An issue, the JED’s commander assures, that has been fully rectified by breaking these divisions into smaller units under an area office structure, thereby creating focused teams and allowing for greater agility.
“This had resulted in a benign neglect of the host nation program on the mainland due to the very large size of our MILCON program in Japan as a whole, which the two branches are focused on vice the much smaller mainland host nation program,” Bonham offered. “As a result, our hard-working host nation PMs have not had the support they need and deserve to carry out their mission.”
Going forward, a designated representative will be selected for each project (either US or HN funded), creating continuity and providing oversight; thus, forging a stronger connection to ongoing processes, ensuring precise control over various domains.

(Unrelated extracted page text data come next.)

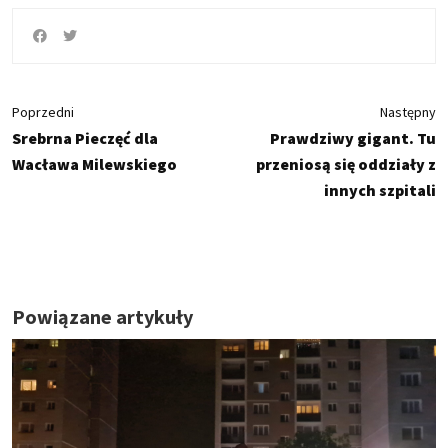
Poprzedni
Następny
Srebrna Pieczęć dla
Prawdziwy gigant. Tu
Wacława Milewskiego
przeniosą się oddziały z
innych szpitali
Powiązane artykuły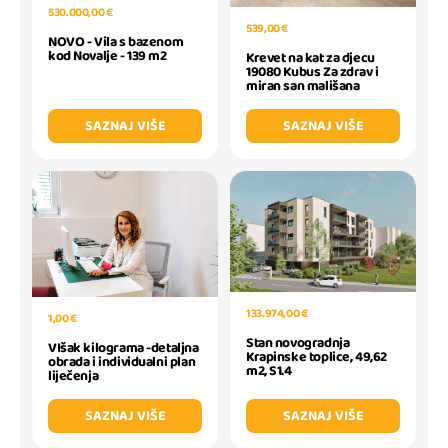
530.000,00 €
539,00 €
NOVO - Vila s bazenom
kod Novalje - 139 m2
Krevet na kat za djecu
19080 Kubus Za zdrav i
miran san mališana
SAZNAJ VIŠE
SAZNAJ VIŠE
133.974,00 €
1,00 €
Stan novogradnja
VIšak kilograma -detaljna
Krapinske toplice, 49,62
obrada i individualni plan
m2, S1.4
liječenja
SAZNAJ VIŠE
SAZNAJ VIŠE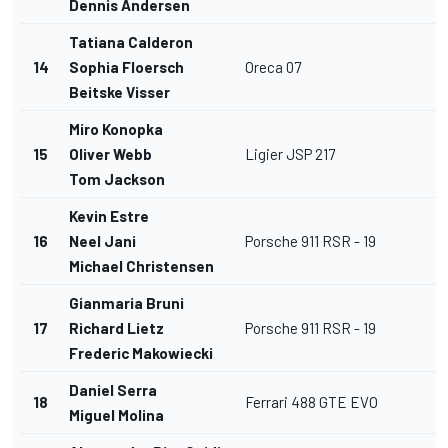
Dennis Andersen
Tatiana Calderon
14
Sophia Floersch
Oreca 07
Beitske Visser
Miro Konopka
15
Oliver Webb
Ligier JSP 217
Tom Jackson
Kevin Estre
16
Neel Jani
Porsche 911 RSR - 19
L
Michael Christensen
Gianmaria Bruni
17
Richard Lietz
Porsche 911 RSR - 19
L
Frederic Makowiecki
Daniel Serra
18
Ferrari 488 GTE EVO
L
Miguel Molina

“Among our many goals for this re-organization is to create a common pool of project management resources for our teams,” mentioned Waki. “The hope is to become more dynamic, to shift resources to meet project workloads while simultaneously standardizing some of our previously service-specific practices.”
Historically, as projects from various defense bureaus were received by JED, workloads would be given to those only working with specifically assigned armed service components. PPMD will look to standardize and evenly distribute the workload, providing new opportunities to those looking to tackle new projects in sectors and service components they previously might not have had the chance to work with.
“It’s a robust commitment and opportunity to better serve the alliance, to reinvigorate The District’s important role towards both maintaining and growing the alliance,” said Zambrano. “The Japanese word ‘kaizen 改善’ meaning ‘continuous improvement’ is our vision for this [re-structuring.]”
But despite the new restructuring of the two divisions, and the potential uneasiness of the big move, Spayde assures that none of her Engineers are in danger of being released or that job security is a concern.
“Redistribution of workload based on the needs of newly assigned projects will be the only thing we are looking at doing,” said Spayde. “The re-organization is really going to give the district a chance to focus stronger and build up subject matter experts.”
The same can be said for the reorganization of JED Construction side of the house as well. Wolff offered insight on how things will be shaped for his offices going forward.
“Work throughout JED Construction will not change in dramatic ways – no one’s job is in jeopardy,” Wolff emphatically states, admitting that the whole thing, although already in motion, is still somewhat taking form. “There are subtle changes coming to Construction Division on the mainland that will take about a year or so to roll out. Currently, Construction leadership is discussing what those changes should look like. We want to be sure to plan [those changes] for maximum effectiveness.”
Since 1945, where the roots in the military engineering mission in Japan began, though 1957, where JED became a separate entity from the Far East District (FED), and then finally in 1972 and beyond, where JED has continued to pave the way for U.S., military, and Host-Nation construction projects, one idea remains constant: The District is continuously evolving to deliver the capabilities needed by US Forces Japan in direct support of the alliance.
This realignment within PPMD and The District is only one of many steps into the future of what JED’s mission embodies – evolution through engineering.
“The reorganization within PPMD will allow us to have a much better focus on the host nation mainland program, ensuring the supervisors assigned to oversee our mainland host nation program managers are focused on only that program and give their full attention to it, ensuring that we properly resource our PMs with what they need in order to be successful,” said Bonham. “It will also allow us to make necessary adjustments to our mainland host nation program to ensure that we’re meeting the needs of the program as it is today and adjust as needed in the future to best execute the program.